[Required work]
[1] Please write out the stretch of the real estate commentary from "Many people are" through "just not true.".
[2] Answer these questions from the real estate commentary, one answer per line:
(a) What does the commentary call the bounce between the two waves down?
(b) Which index does the commentary use, and which index is it broader than?
(c) On which network does the author hear stories that real estate has bottomed out?
[3] Decide whether each statement agrees with the real estate commentary. Answer yes or no, and quote the words from the commentary that settle it:
(a) The author agrees that real estate has bottomed out.
(b) The C-Wave is called the reality wave.
(c) Under the author's rule, bubbles never fall below where they started.

[Document text]
───

Harry S. Dent | Monday, November 26, 2012 >>

Many people are saying real estate has finally bottomed out. I hear stories on CNBC all the time now. “Experts” are saying we’re seeing a sustainable recovery… and it’s time to buy real estate.

I couldn’t disagree more. In fact, it boils my blood when I hear these reports because it’s just not true.

You have to remember that when there’s a major correction or crash in markets – any market – when the bubble bursts, you get a first wave down. You always get some type of bounce which the dumb money prematurely calls a recovery, and then you get the second wave down.

We call the first wave down the A-Wave, the bounce the B-Wave and the C-Wave is the reality wave. That’s when markets are truly put to the test.

And it’s the latter we expect in the months ahead…

This is the Case-Shiller 20 city index in the United States. It is the best overall chart for major cities. It’s broader than the ten-city index, which is why we use it. And it is easy to use when illustrating our bubble bust rule…

See larger image

Our rule is that all bubbles burst and when they do they typically go back to where they started, often they go lower.

───

[Record set]
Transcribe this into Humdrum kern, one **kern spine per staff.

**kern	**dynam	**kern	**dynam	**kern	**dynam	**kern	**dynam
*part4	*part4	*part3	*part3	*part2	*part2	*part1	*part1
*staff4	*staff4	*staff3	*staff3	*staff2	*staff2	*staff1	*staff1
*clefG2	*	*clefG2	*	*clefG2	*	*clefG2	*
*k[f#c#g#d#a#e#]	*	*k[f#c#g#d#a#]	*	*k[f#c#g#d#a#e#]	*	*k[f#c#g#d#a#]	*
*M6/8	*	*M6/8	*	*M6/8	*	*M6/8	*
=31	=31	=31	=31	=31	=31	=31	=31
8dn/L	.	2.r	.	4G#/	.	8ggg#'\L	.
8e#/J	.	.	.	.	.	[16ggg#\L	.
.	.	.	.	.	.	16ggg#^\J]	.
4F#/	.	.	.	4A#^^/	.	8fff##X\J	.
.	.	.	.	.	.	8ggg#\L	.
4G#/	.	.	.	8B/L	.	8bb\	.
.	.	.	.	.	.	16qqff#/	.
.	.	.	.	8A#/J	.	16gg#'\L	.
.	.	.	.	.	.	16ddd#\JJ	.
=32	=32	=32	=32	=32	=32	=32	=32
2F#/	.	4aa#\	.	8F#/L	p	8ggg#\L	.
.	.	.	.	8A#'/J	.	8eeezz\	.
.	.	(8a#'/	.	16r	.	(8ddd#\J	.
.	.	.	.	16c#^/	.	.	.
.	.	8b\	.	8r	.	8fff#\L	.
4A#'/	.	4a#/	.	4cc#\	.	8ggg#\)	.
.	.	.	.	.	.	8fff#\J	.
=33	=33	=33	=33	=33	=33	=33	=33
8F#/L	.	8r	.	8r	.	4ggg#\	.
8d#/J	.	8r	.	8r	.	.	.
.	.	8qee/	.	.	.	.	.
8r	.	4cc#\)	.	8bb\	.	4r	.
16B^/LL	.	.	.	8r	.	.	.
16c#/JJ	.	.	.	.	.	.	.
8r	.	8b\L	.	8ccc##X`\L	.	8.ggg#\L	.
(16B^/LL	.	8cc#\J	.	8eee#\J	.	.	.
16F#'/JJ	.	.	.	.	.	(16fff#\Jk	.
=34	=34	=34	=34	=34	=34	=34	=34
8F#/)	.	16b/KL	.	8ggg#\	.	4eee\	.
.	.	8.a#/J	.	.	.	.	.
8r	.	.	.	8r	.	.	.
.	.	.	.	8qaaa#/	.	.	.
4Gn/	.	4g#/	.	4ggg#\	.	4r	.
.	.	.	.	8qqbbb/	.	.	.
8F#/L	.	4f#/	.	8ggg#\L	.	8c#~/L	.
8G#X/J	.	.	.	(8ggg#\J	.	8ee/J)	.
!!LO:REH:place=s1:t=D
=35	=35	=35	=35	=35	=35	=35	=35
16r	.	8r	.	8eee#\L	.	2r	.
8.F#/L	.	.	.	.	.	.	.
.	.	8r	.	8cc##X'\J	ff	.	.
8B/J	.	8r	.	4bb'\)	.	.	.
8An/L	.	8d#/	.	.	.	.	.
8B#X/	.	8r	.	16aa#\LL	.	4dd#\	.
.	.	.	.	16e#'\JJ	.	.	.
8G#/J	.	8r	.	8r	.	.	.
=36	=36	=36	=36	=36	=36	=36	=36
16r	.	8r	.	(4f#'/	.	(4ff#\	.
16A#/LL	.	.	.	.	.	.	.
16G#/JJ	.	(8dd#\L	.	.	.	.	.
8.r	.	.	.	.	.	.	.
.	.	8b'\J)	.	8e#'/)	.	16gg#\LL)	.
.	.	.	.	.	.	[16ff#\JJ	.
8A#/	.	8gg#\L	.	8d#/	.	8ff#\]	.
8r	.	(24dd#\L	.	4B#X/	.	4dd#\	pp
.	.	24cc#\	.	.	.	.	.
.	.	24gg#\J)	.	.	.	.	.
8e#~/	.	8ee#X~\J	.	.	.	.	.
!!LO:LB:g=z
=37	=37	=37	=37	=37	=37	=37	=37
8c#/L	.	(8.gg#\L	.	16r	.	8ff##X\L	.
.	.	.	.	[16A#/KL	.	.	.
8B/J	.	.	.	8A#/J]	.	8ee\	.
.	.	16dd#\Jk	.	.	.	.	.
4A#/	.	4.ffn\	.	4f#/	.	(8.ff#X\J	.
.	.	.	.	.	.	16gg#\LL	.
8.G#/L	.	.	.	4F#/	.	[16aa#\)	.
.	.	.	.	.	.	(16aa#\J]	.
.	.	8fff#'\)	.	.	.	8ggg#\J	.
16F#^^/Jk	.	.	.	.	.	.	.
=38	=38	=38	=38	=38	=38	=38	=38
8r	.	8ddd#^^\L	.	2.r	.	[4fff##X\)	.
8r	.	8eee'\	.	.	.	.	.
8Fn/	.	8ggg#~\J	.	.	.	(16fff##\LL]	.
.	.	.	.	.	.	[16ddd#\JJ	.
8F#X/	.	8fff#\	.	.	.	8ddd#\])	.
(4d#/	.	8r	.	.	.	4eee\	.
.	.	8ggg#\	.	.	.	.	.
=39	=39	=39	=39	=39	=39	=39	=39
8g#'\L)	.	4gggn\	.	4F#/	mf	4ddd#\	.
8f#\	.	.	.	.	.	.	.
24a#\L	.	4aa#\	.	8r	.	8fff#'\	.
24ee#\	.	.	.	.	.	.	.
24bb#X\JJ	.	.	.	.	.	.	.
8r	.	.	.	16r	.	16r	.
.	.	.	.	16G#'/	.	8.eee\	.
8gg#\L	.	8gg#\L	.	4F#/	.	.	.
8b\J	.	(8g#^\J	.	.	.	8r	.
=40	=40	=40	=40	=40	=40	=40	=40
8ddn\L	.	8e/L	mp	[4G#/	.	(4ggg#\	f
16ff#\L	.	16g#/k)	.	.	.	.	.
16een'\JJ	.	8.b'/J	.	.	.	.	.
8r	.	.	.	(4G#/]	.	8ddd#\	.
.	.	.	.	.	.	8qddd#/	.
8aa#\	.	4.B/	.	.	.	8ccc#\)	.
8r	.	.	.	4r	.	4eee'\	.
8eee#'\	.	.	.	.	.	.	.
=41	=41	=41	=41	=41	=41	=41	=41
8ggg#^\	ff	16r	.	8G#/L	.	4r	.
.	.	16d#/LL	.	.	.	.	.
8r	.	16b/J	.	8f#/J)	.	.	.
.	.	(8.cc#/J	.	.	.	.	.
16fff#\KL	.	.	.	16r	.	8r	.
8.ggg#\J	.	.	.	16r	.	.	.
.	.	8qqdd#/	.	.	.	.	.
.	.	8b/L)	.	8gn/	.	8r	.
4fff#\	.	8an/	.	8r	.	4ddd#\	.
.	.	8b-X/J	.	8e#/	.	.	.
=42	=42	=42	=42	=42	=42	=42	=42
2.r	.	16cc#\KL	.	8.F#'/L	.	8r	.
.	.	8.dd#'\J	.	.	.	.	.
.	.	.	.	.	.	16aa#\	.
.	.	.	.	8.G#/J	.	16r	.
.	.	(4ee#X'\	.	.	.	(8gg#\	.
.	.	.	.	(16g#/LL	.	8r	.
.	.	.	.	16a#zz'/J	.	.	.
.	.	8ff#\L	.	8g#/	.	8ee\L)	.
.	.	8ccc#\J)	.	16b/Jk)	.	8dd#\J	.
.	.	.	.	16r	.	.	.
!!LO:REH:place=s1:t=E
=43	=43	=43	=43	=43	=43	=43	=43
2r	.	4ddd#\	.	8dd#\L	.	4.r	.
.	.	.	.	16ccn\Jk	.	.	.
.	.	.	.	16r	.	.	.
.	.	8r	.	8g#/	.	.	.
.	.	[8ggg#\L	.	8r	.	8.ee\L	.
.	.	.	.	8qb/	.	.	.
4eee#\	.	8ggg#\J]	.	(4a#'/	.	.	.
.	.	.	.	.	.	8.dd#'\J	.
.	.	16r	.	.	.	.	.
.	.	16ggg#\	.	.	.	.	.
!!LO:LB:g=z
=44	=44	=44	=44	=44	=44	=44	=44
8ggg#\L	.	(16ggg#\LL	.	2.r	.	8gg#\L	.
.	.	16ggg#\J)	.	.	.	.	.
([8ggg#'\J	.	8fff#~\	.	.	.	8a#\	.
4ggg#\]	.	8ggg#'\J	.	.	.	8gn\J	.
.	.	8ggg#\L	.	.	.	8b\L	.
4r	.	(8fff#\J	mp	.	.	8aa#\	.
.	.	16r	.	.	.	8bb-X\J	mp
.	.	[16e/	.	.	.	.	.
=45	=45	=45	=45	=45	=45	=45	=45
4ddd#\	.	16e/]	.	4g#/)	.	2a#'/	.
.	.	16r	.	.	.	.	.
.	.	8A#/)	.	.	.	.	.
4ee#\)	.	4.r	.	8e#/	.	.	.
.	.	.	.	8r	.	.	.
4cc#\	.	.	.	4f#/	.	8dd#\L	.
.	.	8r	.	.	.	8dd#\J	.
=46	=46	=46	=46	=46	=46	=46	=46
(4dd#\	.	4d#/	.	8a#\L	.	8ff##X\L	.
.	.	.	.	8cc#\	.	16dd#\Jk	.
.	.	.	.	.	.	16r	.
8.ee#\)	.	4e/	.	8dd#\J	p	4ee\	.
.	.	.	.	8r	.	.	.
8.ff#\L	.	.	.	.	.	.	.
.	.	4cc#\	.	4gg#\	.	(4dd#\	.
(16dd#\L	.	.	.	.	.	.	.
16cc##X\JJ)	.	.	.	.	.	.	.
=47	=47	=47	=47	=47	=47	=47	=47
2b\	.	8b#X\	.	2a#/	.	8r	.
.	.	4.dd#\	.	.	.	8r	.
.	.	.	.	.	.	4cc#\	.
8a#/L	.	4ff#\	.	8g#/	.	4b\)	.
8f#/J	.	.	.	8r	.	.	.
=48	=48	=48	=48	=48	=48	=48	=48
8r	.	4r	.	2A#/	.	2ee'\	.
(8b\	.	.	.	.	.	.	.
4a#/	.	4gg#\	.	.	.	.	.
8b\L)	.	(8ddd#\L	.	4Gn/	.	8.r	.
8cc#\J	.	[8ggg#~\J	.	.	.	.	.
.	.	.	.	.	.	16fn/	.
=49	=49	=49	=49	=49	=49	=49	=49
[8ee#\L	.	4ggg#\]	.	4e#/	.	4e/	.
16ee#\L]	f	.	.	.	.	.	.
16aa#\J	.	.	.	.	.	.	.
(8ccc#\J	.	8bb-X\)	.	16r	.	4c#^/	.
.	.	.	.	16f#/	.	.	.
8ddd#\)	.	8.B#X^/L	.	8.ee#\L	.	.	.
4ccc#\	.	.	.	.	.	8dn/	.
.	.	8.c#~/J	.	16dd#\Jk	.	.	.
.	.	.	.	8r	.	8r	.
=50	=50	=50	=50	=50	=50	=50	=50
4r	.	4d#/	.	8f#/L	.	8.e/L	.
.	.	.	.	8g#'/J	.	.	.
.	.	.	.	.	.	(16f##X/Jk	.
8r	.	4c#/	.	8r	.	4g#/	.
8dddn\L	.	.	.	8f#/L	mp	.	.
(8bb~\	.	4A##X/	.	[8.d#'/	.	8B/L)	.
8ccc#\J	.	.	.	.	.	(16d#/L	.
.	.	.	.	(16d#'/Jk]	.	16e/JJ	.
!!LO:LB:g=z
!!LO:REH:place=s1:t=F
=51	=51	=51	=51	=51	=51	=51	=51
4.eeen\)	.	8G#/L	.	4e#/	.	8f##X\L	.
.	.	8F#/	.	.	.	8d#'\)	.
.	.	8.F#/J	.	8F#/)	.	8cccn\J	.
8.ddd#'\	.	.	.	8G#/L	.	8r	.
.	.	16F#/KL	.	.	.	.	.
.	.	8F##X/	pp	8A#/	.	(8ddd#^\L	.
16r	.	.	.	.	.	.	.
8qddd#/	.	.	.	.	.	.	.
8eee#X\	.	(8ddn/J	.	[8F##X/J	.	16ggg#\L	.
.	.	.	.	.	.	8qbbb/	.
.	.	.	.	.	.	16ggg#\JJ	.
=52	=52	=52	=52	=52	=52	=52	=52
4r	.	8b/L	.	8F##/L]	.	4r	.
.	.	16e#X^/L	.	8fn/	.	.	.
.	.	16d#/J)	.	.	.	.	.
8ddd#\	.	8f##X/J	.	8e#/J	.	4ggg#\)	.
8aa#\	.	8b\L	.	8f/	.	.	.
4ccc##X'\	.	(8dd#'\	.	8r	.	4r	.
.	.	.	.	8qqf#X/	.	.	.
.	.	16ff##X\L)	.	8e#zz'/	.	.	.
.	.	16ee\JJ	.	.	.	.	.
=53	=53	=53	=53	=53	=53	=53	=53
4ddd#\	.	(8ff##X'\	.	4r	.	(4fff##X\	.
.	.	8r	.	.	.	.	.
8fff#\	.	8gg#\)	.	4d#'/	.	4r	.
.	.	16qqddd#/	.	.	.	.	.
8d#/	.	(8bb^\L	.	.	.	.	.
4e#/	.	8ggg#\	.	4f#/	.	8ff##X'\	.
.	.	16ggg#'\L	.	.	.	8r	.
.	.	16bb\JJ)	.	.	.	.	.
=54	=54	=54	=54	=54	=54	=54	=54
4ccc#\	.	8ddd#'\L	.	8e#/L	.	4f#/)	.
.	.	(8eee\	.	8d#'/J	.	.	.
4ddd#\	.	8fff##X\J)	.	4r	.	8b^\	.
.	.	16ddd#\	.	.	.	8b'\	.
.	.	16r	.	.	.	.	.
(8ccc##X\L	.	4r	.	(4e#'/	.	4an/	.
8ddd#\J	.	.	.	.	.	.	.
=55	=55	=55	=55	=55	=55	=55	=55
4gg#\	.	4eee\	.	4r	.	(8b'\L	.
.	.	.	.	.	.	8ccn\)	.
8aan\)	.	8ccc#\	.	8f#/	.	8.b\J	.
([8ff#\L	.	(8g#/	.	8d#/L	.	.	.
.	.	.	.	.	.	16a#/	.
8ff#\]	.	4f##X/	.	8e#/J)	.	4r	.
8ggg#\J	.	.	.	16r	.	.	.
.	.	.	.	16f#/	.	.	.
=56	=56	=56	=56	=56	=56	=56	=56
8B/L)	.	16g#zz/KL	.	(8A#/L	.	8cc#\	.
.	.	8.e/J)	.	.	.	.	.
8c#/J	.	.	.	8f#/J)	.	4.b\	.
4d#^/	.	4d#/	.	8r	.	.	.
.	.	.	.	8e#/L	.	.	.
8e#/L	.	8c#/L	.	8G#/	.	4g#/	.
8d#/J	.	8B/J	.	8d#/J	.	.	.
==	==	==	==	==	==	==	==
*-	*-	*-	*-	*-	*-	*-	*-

───

[Solved tasks]
[1]
Many people are saying real estate has finally bottomed out. I hear stories on CNBC all the time now. “Experts” are saying we’re seeing a sustainable recovery… and it’s time to buy real estate.

I couldn’t disagree more. In fact, it boils my blood when I hear these reports because it’s just not true.

[2]
(a) The B-Wave.
(b) The Case-Shiller 20 city index, which is broader than the ten-city index.
(c) CNBC.

[3]
(a) No: "I couldn’t disagree more."
(b) Yes: "the C-Wave is the reality wave."
(c) No: "often they go lower."